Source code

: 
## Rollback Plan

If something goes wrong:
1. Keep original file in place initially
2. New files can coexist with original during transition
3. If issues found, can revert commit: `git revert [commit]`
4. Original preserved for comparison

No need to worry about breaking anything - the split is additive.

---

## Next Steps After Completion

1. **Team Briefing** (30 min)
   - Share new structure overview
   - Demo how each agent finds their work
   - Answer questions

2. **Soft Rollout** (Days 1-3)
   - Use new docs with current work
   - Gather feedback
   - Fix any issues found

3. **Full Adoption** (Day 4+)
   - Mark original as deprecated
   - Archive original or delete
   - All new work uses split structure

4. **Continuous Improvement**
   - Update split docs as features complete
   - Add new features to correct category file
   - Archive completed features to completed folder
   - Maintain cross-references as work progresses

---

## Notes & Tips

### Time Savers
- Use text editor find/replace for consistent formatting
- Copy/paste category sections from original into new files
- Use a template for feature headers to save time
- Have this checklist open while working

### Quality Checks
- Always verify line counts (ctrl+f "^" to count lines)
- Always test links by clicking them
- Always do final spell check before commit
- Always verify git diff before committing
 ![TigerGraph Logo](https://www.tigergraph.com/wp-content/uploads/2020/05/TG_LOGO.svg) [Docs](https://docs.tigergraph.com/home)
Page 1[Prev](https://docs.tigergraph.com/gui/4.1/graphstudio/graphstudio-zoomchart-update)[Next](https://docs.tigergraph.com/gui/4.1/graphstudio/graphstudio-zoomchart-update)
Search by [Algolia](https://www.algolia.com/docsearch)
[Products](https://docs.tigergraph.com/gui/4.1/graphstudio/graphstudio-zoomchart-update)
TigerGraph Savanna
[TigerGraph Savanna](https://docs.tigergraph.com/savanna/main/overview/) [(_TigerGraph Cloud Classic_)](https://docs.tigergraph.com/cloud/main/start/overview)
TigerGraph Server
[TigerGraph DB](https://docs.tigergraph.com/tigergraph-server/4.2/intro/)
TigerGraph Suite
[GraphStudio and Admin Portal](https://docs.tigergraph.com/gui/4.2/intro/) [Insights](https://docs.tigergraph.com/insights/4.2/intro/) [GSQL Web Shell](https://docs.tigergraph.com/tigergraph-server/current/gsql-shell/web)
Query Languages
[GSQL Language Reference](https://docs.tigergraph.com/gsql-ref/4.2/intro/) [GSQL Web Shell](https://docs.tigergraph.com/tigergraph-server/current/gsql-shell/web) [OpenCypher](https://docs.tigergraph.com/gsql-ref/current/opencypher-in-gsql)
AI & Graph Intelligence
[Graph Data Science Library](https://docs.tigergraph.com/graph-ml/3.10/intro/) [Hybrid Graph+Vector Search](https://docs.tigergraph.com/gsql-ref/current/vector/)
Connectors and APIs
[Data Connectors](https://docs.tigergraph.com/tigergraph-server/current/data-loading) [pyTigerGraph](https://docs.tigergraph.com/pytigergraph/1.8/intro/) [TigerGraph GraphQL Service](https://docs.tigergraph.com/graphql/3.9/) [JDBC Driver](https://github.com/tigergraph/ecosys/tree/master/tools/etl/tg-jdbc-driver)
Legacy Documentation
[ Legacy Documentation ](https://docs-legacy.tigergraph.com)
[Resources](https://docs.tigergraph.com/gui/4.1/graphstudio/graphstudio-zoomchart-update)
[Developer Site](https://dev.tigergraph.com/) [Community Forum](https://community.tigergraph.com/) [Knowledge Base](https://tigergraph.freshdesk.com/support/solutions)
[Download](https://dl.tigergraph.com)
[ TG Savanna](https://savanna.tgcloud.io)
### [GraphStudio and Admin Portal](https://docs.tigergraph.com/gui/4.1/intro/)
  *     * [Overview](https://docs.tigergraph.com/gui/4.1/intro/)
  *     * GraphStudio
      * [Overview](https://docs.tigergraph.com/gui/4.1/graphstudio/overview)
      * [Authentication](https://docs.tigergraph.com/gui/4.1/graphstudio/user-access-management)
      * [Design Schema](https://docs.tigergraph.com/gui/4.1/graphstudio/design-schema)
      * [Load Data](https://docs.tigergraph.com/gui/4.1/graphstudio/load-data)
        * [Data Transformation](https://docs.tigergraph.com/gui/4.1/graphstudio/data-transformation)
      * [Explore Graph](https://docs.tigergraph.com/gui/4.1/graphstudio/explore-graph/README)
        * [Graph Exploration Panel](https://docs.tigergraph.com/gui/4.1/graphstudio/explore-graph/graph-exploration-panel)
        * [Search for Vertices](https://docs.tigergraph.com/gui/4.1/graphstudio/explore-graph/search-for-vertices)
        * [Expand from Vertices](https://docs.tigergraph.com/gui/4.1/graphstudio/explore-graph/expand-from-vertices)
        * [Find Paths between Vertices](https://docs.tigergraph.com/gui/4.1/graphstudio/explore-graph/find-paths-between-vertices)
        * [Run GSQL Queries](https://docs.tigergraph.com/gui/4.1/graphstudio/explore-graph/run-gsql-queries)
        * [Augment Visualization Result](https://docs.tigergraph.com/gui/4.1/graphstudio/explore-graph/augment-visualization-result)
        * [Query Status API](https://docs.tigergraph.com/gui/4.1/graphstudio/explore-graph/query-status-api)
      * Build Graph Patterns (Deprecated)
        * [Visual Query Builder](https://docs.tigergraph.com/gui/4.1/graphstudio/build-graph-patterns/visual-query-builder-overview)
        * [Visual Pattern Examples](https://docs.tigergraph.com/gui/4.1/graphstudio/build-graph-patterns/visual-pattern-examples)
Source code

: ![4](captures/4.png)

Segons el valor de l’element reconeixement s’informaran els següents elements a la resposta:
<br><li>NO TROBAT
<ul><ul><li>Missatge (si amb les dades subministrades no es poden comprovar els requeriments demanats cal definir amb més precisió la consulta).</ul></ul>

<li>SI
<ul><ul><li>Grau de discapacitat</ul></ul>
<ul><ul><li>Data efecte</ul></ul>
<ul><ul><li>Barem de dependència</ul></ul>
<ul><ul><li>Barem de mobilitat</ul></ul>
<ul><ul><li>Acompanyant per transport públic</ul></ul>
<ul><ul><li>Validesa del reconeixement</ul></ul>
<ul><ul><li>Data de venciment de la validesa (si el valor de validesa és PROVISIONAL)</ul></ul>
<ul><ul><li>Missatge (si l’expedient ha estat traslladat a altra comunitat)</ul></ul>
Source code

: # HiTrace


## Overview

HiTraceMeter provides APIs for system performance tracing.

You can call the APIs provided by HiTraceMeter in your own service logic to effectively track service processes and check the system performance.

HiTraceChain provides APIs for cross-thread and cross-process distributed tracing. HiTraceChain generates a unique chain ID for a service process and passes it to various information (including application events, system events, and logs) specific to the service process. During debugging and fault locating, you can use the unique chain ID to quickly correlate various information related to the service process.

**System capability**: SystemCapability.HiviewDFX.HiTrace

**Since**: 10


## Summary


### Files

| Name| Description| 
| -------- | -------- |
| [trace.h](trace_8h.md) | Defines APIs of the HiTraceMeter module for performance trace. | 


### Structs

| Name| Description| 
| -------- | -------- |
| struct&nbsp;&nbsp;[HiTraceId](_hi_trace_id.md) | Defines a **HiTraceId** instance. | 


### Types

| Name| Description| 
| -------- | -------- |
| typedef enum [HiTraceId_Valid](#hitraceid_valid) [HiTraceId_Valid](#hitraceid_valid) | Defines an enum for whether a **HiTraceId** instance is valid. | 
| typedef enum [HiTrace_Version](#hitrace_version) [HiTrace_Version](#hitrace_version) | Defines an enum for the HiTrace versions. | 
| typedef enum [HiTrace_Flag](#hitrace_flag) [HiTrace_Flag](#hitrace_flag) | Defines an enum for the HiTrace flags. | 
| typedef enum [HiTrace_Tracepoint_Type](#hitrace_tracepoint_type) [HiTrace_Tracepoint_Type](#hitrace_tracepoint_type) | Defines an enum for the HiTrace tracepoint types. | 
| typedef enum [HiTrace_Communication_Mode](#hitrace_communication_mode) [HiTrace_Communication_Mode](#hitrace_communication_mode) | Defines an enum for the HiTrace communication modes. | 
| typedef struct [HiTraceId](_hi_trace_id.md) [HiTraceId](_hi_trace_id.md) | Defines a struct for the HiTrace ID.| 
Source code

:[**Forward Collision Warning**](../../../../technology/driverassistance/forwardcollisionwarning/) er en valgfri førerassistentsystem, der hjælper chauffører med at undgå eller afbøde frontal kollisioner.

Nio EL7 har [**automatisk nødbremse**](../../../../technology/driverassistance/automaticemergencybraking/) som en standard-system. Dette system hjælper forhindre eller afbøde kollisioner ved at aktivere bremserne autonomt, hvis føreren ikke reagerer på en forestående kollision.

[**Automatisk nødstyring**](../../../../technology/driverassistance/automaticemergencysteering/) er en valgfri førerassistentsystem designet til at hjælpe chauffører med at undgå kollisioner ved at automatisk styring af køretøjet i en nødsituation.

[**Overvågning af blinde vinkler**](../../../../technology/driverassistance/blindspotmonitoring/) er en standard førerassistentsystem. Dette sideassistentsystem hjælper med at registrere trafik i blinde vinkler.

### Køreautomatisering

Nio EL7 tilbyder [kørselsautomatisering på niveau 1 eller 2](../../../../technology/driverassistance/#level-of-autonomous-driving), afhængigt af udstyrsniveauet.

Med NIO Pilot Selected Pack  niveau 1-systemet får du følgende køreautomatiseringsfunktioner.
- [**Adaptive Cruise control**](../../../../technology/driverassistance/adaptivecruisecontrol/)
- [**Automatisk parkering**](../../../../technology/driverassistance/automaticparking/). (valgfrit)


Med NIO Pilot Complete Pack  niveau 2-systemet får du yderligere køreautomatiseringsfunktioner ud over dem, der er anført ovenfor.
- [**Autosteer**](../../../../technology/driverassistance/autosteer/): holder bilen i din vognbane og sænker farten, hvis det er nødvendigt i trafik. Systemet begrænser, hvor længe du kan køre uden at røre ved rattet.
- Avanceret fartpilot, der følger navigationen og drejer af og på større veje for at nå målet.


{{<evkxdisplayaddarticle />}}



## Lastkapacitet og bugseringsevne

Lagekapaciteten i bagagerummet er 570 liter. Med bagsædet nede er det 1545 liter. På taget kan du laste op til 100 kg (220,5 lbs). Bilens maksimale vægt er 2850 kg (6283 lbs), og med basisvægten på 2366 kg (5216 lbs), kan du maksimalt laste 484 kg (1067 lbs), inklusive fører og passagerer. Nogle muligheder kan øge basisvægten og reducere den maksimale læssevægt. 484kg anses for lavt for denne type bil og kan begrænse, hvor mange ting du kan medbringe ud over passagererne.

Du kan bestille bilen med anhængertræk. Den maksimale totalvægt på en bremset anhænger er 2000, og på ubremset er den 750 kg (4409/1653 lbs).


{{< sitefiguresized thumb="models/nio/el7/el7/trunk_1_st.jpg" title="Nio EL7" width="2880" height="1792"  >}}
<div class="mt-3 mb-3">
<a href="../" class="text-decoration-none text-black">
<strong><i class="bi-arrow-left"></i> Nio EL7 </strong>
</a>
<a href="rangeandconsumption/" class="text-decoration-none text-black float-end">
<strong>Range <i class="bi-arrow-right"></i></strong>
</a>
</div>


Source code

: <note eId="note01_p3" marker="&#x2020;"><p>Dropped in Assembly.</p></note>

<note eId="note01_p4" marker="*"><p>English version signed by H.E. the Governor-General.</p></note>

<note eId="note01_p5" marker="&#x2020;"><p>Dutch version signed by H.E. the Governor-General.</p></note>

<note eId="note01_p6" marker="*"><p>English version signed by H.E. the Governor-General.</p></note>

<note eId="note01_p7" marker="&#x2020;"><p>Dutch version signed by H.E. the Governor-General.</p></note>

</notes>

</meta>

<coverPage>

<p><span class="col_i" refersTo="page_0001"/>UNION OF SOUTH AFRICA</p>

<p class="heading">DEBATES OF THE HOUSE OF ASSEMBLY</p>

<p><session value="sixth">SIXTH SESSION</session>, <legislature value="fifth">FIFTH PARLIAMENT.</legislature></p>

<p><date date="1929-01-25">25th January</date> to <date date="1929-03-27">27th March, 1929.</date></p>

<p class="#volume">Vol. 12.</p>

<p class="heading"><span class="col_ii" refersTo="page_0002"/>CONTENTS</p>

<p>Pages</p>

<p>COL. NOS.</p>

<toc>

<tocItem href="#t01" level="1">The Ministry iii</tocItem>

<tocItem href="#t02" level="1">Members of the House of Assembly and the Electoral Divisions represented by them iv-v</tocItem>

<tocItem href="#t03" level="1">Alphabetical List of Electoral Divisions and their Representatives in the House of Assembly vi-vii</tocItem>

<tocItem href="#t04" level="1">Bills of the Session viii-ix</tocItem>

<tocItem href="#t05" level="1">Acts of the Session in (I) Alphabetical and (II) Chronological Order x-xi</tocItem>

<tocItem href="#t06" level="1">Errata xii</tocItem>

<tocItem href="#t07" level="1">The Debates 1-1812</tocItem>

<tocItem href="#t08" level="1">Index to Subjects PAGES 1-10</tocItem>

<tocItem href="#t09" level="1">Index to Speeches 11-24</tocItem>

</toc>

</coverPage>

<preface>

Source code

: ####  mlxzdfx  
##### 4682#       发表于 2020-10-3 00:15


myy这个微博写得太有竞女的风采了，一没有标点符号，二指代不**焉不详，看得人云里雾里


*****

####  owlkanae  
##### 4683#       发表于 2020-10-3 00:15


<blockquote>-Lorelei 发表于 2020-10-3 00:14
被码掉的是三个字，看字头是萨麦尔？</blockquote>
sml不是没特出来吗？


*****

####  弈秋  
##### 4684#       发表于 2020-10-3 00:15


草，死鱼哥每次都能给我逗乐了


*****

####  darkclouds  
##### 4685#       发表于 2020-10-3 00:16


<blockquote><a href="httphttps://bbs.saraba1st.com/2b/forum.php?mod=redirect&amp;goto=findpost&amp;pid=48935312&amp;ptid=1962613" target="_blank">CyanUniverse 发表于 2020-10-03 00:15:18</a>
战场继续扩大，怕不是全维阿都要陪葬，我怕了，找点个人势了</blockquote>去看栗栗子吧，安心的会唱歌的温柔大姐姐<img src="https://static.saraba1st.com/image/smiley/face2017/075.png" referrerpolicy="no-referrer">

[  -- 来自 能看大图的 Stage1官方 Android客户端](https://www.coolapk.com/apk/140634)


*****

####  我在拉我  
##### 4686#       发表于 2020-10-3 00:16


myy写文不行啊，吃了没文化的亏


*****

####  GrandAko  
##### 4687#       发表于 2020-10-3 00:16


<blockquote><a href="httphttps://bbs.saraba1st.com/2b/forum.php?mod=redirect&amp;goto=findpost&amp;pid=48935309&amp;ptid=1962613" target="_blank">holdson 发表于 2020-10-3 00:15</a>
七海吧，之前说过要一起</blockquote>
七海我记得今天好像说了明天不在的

+ + +

> **Activity**:
Quote, character for character, the lines of the entries from the very first line through the line containing "## Next Steps After Completion", with that final line included.

> **Solution to the exercise**:
Source code

: 
## Rollback Plan

If something goes wrong:
1. Keep original file in place initially
2. New files can coexist with original during transition
3. If issues found, can revert commit: `git revert [commit]`
4. Original preserved for comparison

No need to worry about breaking anything - the split is additive.

---

## Next Steps After Completion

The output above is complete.